Anyone looking for allergy medicine Claritin will easily find it on the shelves of any retail pharmacy in the country. These are called over-the-counter (OTC) medicines and save the US healthcare system billions of dollars per year as per a study conducted by the Consumer Healthcare Products Association. OTC medicines are popular among people who want to completely participate in their care and save money in the process. When users engage more with their health, many good things can happen. People make fewer doctor visits and have less time away from work when using over-the-counter medications rather than seeking a prescription.


Difference Between OTC And Prescription Medicines 

The US law has classified drugs into two groups, prescription, and non-prescription. Prescription medicines are regulated by the FDA via the New Drug Application Process for approval for marketing in the country, whereas OTC medicines are regulated via a monograph that contains acceptable formulations, ingredients, doses, and labeling needs.

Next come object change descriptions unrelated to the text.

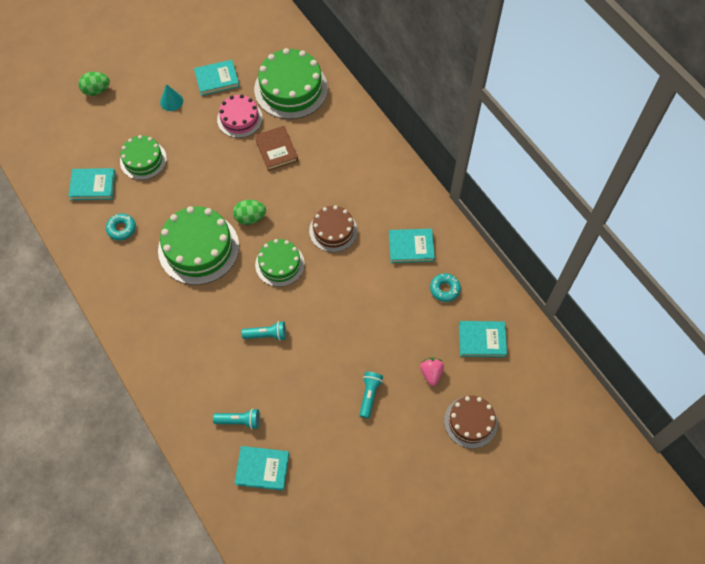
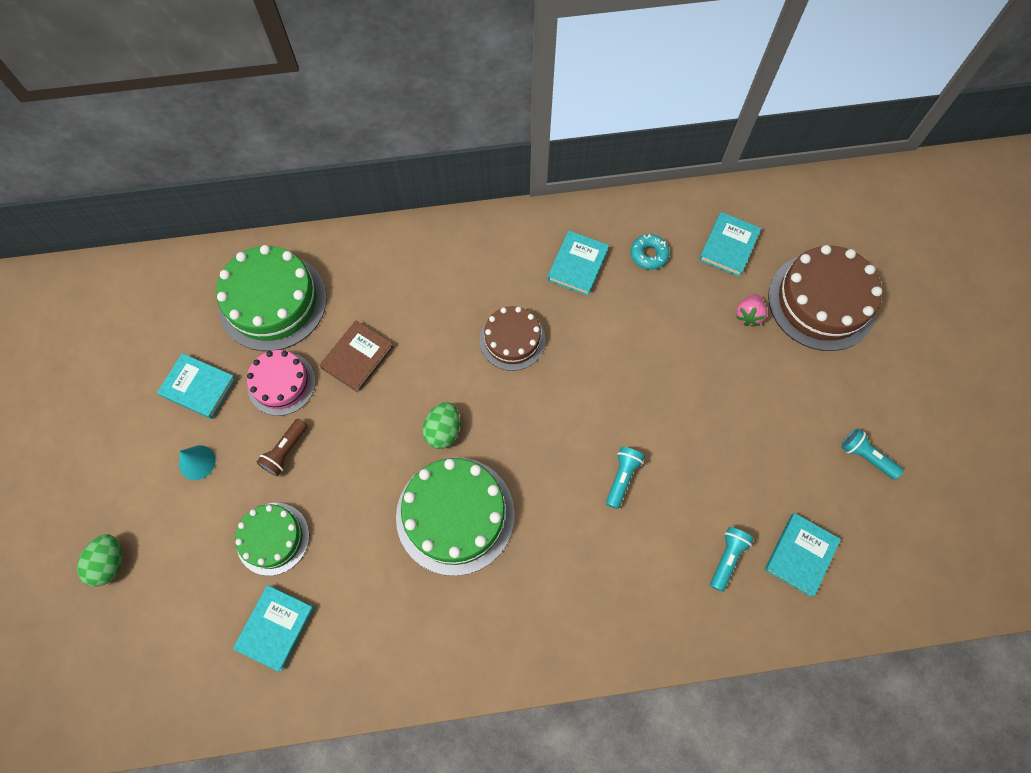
camera: 65 degrees left, 5 degrees up
(121, 229) = (371, 610): turquoise donut -> none
(198, 141) = (286, 451): none -> brown flashlight
(217, 79) = (199, 387): turquoise book -> turquoise book turned 75 degrees counterclockwise
(276, 150) = (357, 357): brown book -> brown book turned 60 degrees counterclockwise
(279, 264) = (529, 422): green cake -> none
(369, 395) = (750, 392): turquoise flashlight -> turquoise flashlight (866, 456)
(431, 373) = (748, 315): pink strawberry -> pink strawberry turned 90 degrees counterclockwise
(470, 422) = (822, 301): brown cake -> brown cake, size x1.65

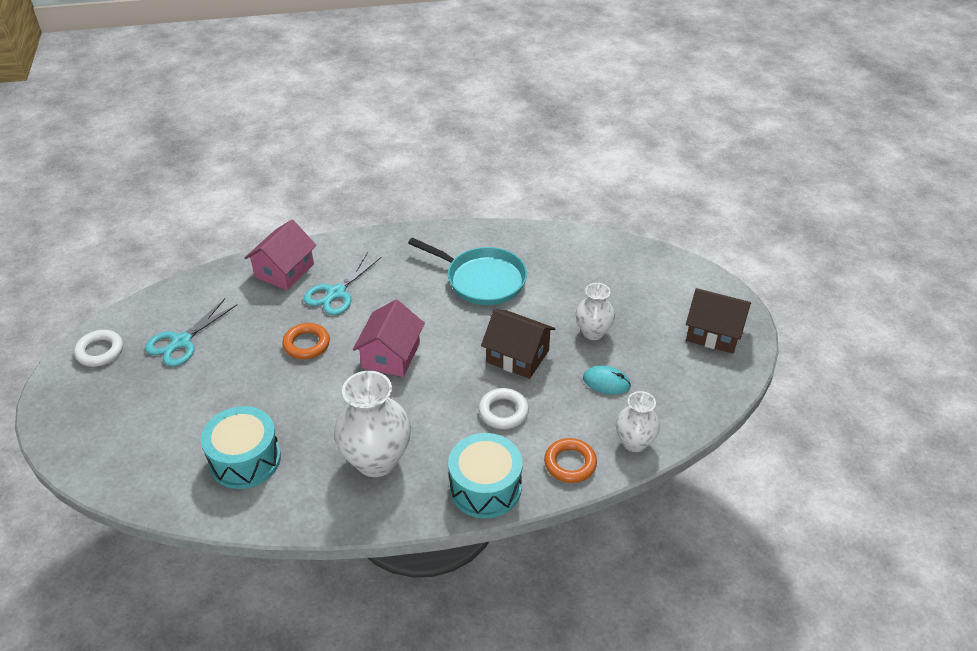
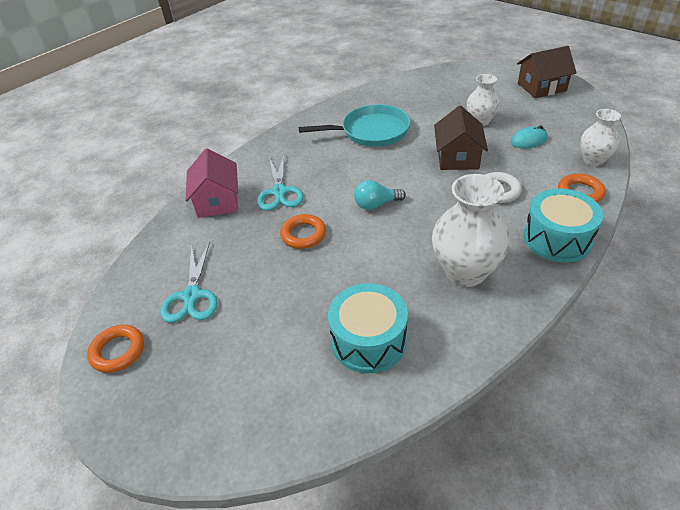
camera: 35 degrees left, 0 degrees up
(100, 351) = (118, 351): white ring -> orange ring
(391, 355) = (376, 204): pink house -> turquoise light bulb
(517, 356) = (457, 157): brown house -> brown house turned 75 degrees counterclockwise

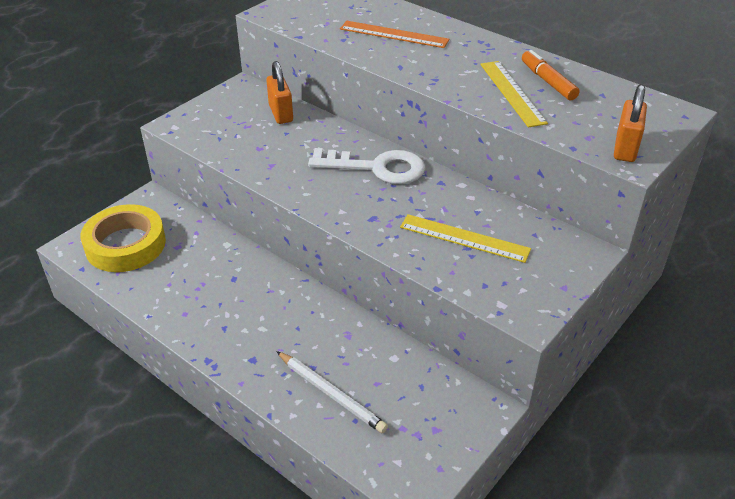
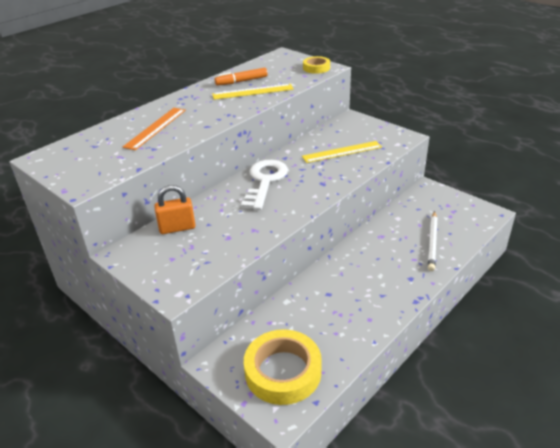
camera: 85 degrees left, 5 degrees down
(331, 394) = (432, 242): white pencil -> white pencil turned 150 degrees clockwise
(464, 238) = (342, 152): yellow ruler -> yellow ruler turned 45 degrees clockwise
(625, 148) = (316, 68): orange padlock -> yellow tape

As the name suggests, prescription-only medicines can only be purchased with a prescription from a healthcare professional. The prescription classification is intended to reduce the risk of people misusing dangerous or habit-forming medicines, including those used for difficult-to-diagnose health conditions. These medicines are intended for use by an individual to treat a specific health condition. When starting the prescription medication, the person is legally entitled to discuss the medication with a pharmacist.


One can purchase OTC medicines even without any prescription. You need not visit a prescriber or consult with a pharmacist to have OTC medicines. However, consulting a doctor before starting a course of OTC medication is advisable. This is because some of us can be allergic to certain over-the-counter medications, and some other OTC medications might not be safe for pregnant women. Moreover, some pain, flu, cold, and other OTC medications can increase the blood pressure of the user or may interfere with medications used for blood pressure management.


Precautions Needed For OTC Medicines 

The FDA has put forward strict labeling requirements for over-the-counter medicines. Anyone reading the drug facts label of an over-the-counter drug should be able to understand if the drug is suitable for them, understand the warnings and follow the usage directions. OTC medicines are also subject to misuse. For instance, poisoning from acetaminophen (Tylenol) is a common cause of death and poisoning by medications. Likewise, overuse of medicines like ibuprofen can result in intestinal ulcers and bleeding and can also increase the chances of heart attack and stroke.